Task
The records below must be returned in full and unaltered.

......

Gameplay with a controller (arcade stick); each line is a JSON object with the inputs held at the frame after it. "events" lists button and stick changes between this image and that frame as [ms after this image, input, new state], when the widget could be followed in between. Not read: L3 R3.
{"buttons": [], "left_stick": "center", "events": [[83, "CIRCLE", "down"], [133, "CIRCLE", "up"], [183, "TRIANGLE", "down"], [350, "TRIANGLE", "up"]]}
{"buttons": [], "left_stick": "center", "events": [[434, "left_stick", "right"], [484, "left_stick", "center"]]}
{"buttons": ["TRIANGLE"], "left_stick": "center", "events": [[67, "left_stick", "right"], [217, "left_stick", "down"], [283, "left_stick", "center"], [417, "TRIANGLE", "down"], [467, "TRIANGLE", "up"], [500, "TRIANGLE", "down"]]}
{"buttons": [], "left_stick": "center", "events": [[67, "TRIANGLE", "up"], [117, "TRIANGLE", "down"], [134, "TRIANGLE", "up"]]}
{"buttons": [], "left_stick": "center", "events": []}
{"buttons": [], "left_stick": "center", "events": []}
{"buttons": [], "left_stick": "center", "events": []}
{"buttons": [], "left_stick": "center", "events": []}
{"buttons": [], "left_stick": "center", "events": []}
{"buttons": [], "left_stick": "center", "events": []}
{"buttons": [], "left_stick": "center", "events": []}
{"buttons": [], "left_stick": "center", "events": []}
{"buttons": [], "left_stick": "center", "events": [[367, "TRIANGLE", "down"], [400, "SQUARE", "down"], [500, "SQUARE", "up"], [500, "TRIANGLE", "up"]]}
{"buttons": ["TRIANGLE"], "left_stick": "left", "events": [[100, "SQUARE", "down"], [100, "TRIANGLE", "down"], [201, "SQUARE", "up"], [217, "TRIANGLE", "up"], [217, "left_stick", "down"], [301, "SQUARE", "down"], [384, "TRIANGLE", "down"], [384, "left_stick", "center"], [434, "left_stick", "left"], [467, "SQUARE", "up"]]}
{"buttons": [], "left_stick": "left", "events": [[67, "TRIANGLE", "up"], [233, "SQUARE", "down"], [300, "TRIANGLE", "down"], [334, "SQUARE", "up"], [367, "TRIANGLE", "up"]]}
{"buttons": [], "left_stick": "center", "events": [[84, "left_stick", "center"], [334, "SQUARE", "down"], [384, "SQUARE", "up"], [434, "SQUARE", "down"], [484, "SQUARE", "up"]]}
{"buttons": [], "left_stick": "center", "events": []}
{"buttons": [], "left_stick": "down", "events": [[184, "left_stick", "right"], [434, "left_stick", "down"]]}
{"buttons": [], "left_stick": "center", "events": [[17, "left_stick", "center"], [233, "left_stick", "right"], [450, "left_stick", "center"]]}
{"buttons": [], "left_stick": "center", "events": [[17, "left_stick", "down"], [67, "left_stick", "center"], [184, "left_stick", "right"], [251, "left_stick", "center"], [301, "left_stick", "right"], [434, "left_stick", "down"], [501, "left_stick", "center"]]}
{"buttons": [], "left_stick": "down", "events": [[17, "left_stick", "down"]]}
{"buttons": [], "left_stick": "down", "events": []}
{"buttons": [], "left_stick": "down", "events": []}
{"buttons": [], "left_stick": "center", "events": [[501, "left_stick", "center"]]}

......

Answer
Gameplay with a controller (arcade stick); each line is a JSON object with the inputs held at the frame after it. "events" lists button and stick changes between this image and that frame as [ms after this image, input, new state], when the widget could be followed in between. Not read: L3 R3.
{"buttons": [], "left_stick": "center", "events": [[83, "CIRCLE", "down"], [133, "CIRCLE", "up"], [183, "TRIANGLE", "down"], [350, "TRIANGLE", "up"]]}
{"buttons": [], "left_stick": "center", "events": [[434, "left_stick", "right"], [484, "left_stick", "center"]]}
{"buttons": ["TRIANGLE"], "left_stick": "center", "events": [[67, "left_stick", "right"], [217, "left_stick", "down"], [283, "left_stick", "center"], [417, "TRIANGLE", "down"], [467, "TRIANGLE", "up"], [500, "TRIANGLE", "down"]]}
{"buttons": [], "left_stick": "center", "events": [[67, "TRIANGLE", "up"], [117, "TRIANGLE", "down"], [134, "TRIANGLE", "up"]]}
{"buttons": [], "left_stick": "center", "events": []}
{"buttons": [], "left_stick": "center", "events": []}
{"buttons": [], "left_stick": "center", "events": []}
{"buttons": [], "left_stick": "center", "events": []}
{"buttons": [], "left_stick": "center", "events": []}
{"buttons": [], "left_stick": "center", "events": []}
{"buttons": [], "left_stick": "center", "events": []}
{"buttons": [], "left_stick": "center", "events": []}
{"buttons": [], "left_stick": "center", "events": [[367, "TRIANGLE", "down"], [400, "SQUARE", "down"], [500, "SQUARE", "up"], [500, "TRIANGLE", "up"]]}
{"buttons": ["TRIANGLE"], "left_stick": "left", "events": [[100, "SQUARE", "down"], [100, "TRIANGLE", "down"], [201, "SQUARE", "up"], [217, "TRIANGLE", "up"], [217, "left_stick", "down"], [301, "SQUARE", "down"], [384, "TRIANGLE", "down"], [384, "left_stick", "center"], [434, "left_stick", "left"], [467, "SQUARE", "up"]]}
{"buttons": [], "left_stick": "left", "events": [[67, "TRIANGLE", "up"], [233, "SQUARE", "down"], [300, "TRIANGLE", "down"], [334, "SQUARE", "up"], [367, "TRIANGLE", "up"]]}
{"buttons": [], "left_stick": "center", "events": [[84, "left_stick", "center"], [334, "SQUARE", "down"], [384, "SQUARE", "up"], [434, "SQUARE", "down"], [484, "SQUARE", "up"]]}
{"buttons": [], "left_stick": "center", "events": []}
{"buttons": [], "left_stick": "down", "events": [[184, "left_stick", "right"], [434, "left_stick", "down"]]}
{"buttons": [], "left_stick": "center", "events": [[17, "left_stick", "center"], [233, "left_stick", "right"], [450, "left_stick", "center"]]}
{"buttons": [], "left_stick": "center", "events": [[17, "left_stick", "down"], [67, "left_stick", "center"], [184, "left_stick", "right"], [251, "left_stick", "center"], [301, "left_stick", "right"], [434, "left_stick", "down"], [501, "left_stick", "center"]]}
{"buttons": [], "left_stick": "down", "events": [[17, "left_stick", "down"]]}
{"buttons": [], "left_stick": "down", "events": []}
{"buttons": [], "left_stick": "down", "events": []}
{"buttons": [], "left_stick": "center", "events": [[501, "left_stick", "center"]]}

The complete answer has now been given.